Amyloid-β Deposits Lead to Retinal Degeneration in a Mouse Model of Alzheimer Disease

Abstract

To compare the temporal and spatial expression patterns of amyloid precursor protein (APP), amyloid-beta deposits, inflammatory chemokines, and apoptosis in the retina of a mouse model of Alzheimer disease (AD). Retinas of transgenic mice harboring a mutant presenilin (PS1) and a mutant APP gene were processed for TUNEL and immunohistochemistry with antibodies against APP, amyloid-beta, monocyte chemotactic protein (MCP)-1, and F4/80. Comparisons were made between age groups and between transgenic and wild-type congeners. The neuroretina demonstrated age-dependent increases in APP in the ganglion cells (RGCs) and in neurons of the inner nuclear layer (INL). Amyloid-beta demonstrated significant age-dependent deposition in the nerve fiber layer (NFL). TUNEL-positive RGC increased in an age-dependent fashion and in transgenic compared with wild-type congeners. Concomitant overexpression of MCP-1 and intense immunoreactivity for F4/80 suggested that RGCs upregulate MCP-1 in response to amyloid-beta. Activated microglia proliferated in response to MCP-1. In the outer retina, retinal pigment epithelium (RPE) demonstrated moderate age-dependent APP immunoreactivity, but nearby drusenlike deposits were not present.

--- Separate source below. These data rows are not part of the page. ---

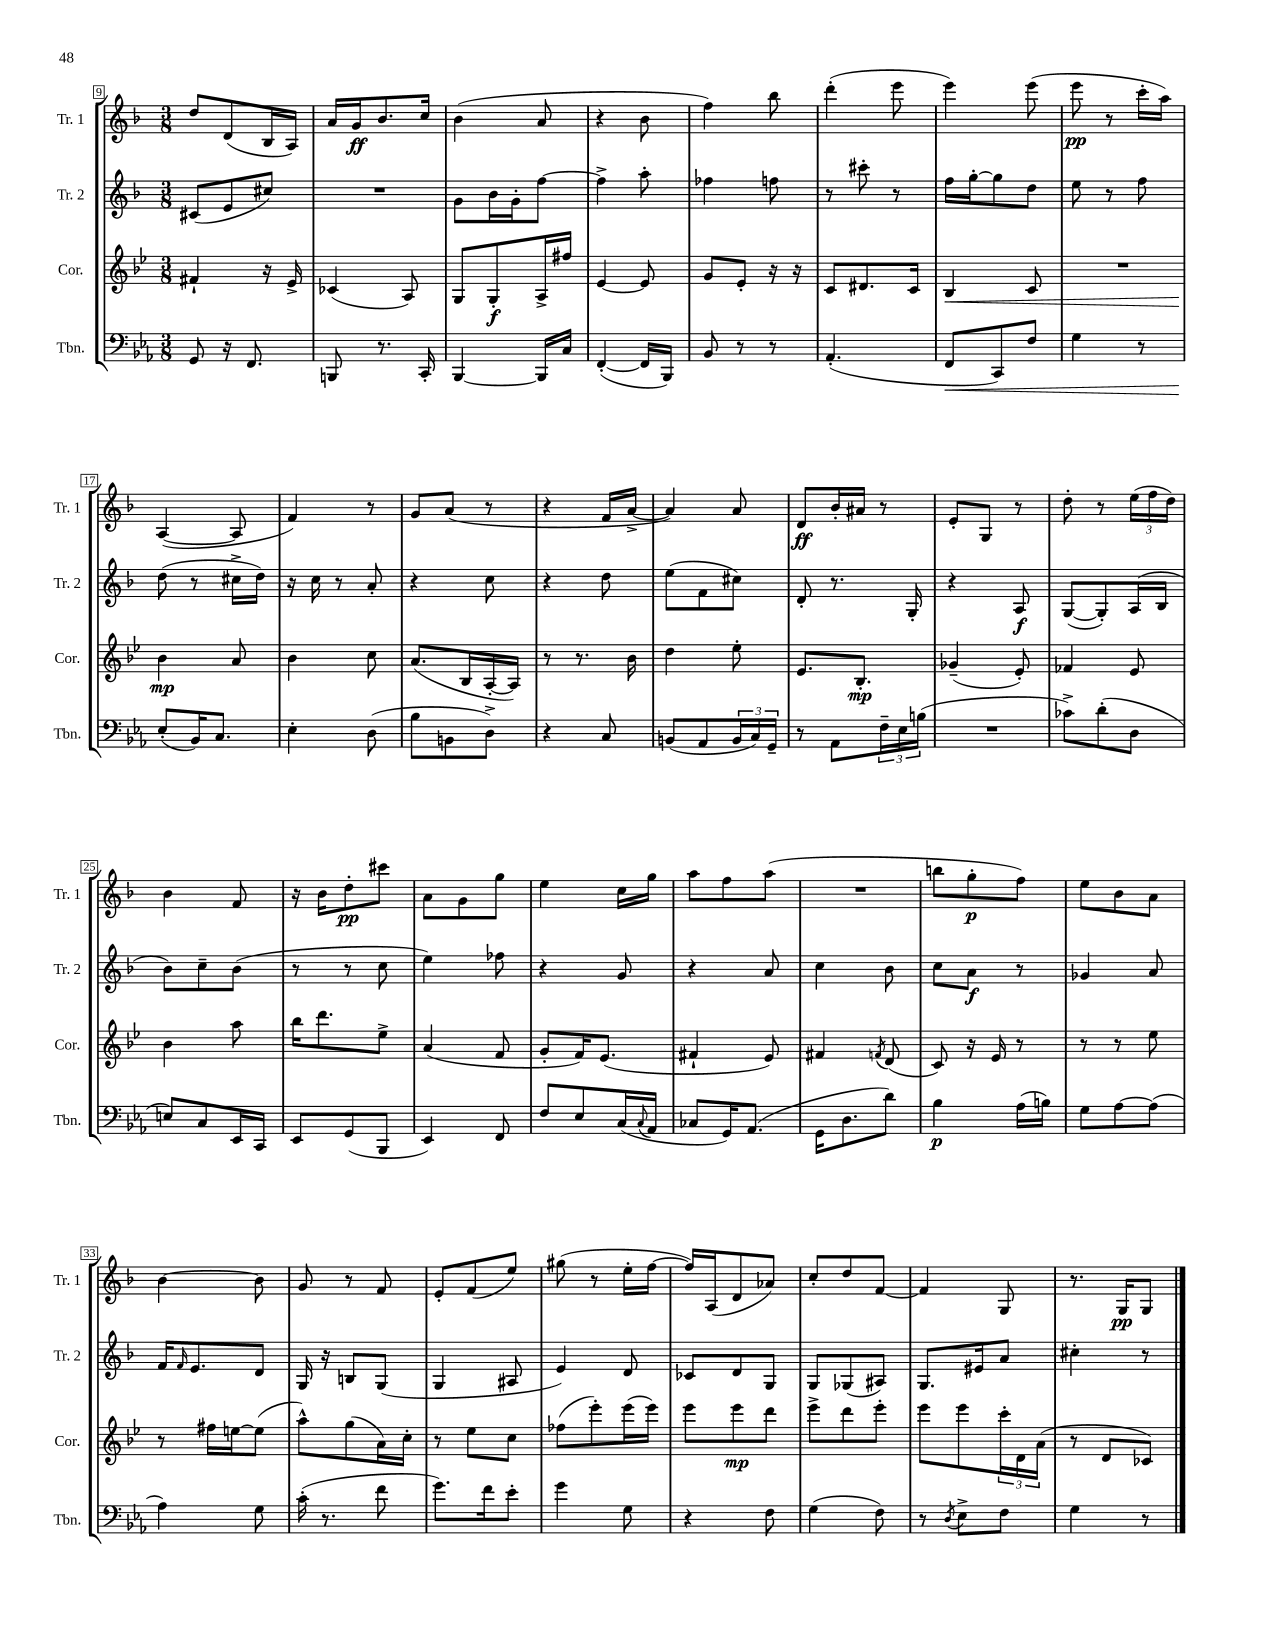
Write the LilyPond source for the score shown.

<<
\new StaffGroup <<
\new Staff = "s0" \with { instrumentName = "Tr. 1" shortInstrumentName = "Tr. 1" } {
    \clef treble \key f \major \numericTimeSignature \time 3/8
    d''8 d'8( bes16 a16) |
    a'16 g'16\ff bes'8. c''16 |
    bes'4( a'8 |
    r4 bes'8 |
    f''4) bes''8 |
    d'''4-.( e'''8 |
    e'''4) e'''8( |
    e'''8\pp r8 c'''16-. a''16) |
    a4~( a8 |
    f'4) r8 |
    g'8 a'8( r8 |
    r4 f'16 a'16~-> |
    a'4) a'8 |
    d'8\ff bes'16-. ais'16 r8 |
    e'8-. g8 r8 |
    d''8-. r8 \tuplet 3/2 { e''16( f''16 d''16) } |
    bes'4 f'8 |
    r16 bes'16 d''8-.\pp cis'''8 |
    a'8 g'8 g''8 |
    e''4 c''16 g''16 |
    a''8 f''8 a''8( |
    R4. |
    b''8 g''8-.\p f''8) |
    e''8 bes'8 a'8 |
    bes'4~ bes'8 |
    g'8 r8 f'8 |
    e'8-. f'8( e''8) |
    gis''8( r8 e''16-. f''16~ |
    f''16) a16( d'8 aes'8) |
    c''8-. d''8 f'8~ |
    f'4 g8 |
    r8. g16\pp g8 \bar "|." |
}
\new Staff = "s1" \with { instrumentName = "Tr. 2" shortInstrumentName = "Tr. 2" } {
    \clef treble \key f \major \numericTimeSignature \time 3/8
    cis'8( e'8 cis''8) |
    R4. |
    g'8 bes'16 g'16-. f''8~ |
    f''4-> a''8-. |
    fes''4 f''8 |
    r8 cis'''8-. r8 |
    f''16 g''16~-. g''8 d''8 |
    e''8 r8 f''8 |
    d''8( r8 cis''16-> d''16) |
    r16 c''16 r8 a'8-. |
    r4 c''8 |
    r4 d''8 |
    e''8( f'8 cis''8) |
    d'8-. r8. g16-. |
    r4 a8\f |
    g8~( g8-.) a16( bes16 |
    bes'8) c''8-- bes'8( |
    r8 r8 c''8 |
    e''4) fes''8 |
    r4 g'8 |
    r4 a'8 |
    c''4 bes'8 |
    c''8 a'8\f r8 |
    ges'4 a'8 |
    f'16 \grace { f'16 } e'8. d'8 |
    g16 r16 b8 g8( |
    g4 ais8 |
    e'4) d'8 |
    ces'8 d'8 g8 |
    g8 ges8( ais8) |
    g8. eis'16 a'8 |
    cis''4-. r8 \bar "|." |
}
\new Staff = "s2" \with { instrumentName = "Cor." shortInstrumentName = "Cor." } {
    \clef treble \key bes \major \numericTimeSignature \time 3/8
    fis'4-! r16 ees'16-> |
    ces'4( a8) |
    g8 g8-.\f a16-> fis''16 |
    ees'4~ ees'8 |
    g'8 ees'8-. r16 r16 |
    c'8 dis'8. c'16 |
    bes4\< c'8 |
    R4. |
    bes'4\mp\! a'8 |
    bes'4 c''8 |
    a'8.( bes16 a16~-. a16) |
    r8 r8. bes'16 |
    d''4 ees''8-. |
    ees'8. bes8.-.\mp |
    ges'4--( ees'8-.) |
    fes'4 ees'8 |
    bes'4 a''8 |
    bes''16 d'''8. ees''8-> |
    a'4( f'8 |
    g'8-. f'16) ees'8.( |
    fis'4-! ees'8) |
    fis'4 \acciaccatura { f'8 } d'8( |
    c'8) r16 ees'16 r8 |
    r8 r8 ees''8 |
    r8 fis''16 e''16~ e''8( |
    a''8-^) g''8( a'16) c''16-. |
    r8 ees''8 c''8 |
    fes''8( ees'''8-.) ees'''16( ees'''16) |
    ees'''8 ees'''8\mp d'''8 |
    ees'''8-> d'''8 ees'''8-. |
    ees'''8 ees'''8 \tuplet 3/2 { c'''16-. d'16 a'16( } |
    r8 d'8 ces'8) \bar "|." |
}
\new Staff = "s3" \with { instrumentName = "Tbn." shortInstrumentName = "Tbn." } {
    \clef bass \key ees \major \numericTimeSignature \time 3/8
    g,8 r16 f,8. |
    b,,8 r8. c,16-. |
    bes,,4~ bes,,16 c16 |
    f,4~-.( f,16 bes,,16) |
    bes,8 r8 r8 |
    aes,4.-.( |
    f,8\< c,8) f8 |
    g4 r8 |
    ees8-.\!( bes,16) c8. |
    ees4-. d8( |
    bes8 b,8 d8->) |
    r4 c8 |
    b,8( aes,8 \tuplet 3/2 { b,16 c16) g,16-- } |
    r8 aes,8 \tuplet 3/2 { f16-- ees16 b16( } |
    R4. |
    ces'8->) d'8-.( d8 |
    e8) c8 ees,16 c,16 |
    ees,8 g,8( bes,,8 |
    ees,4) f,8 |
    f8 ees8 c16( \appoggiatura { c8 } aes,16 |
    ces8 g,16) aes,8.( |
    g,16 d8. d'8) |
    bes4\p aes16( b16) |
    g8 aes8~ aes8( |
    aes4) g8 |
    c'16-.( r8. f'8 |
    g'8.) f'16 ees'8-. |
    g'4 g8 |
    r4 f8 |
    g4( f8) |
    r8 \acciaccatura { d8 } ees8-> f8 |
    g4 r8 \bar "|." |
}
>>
>>
\layout { \context { \Score currentBarNumber = #9 \override BarNumber.stencil = #(make-stencil-boxer 0.1 0.3 ly:text-interface::print) } }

Amyloid-beta was observed in the choriocapillaris of the older animals. Amyloid-beta deposits accumulate with age in the retina of a transgenic mouse model of AD. The amyloid-beta loads are accompanied by increased immunoreactivity for MCP-1, F4/80, and TUNEL-positive profiles in the RGC layer. The results suggest that amyloid-beta causes neurodegeneration in the retina of the doubly mutant transgenic mouse model of AD.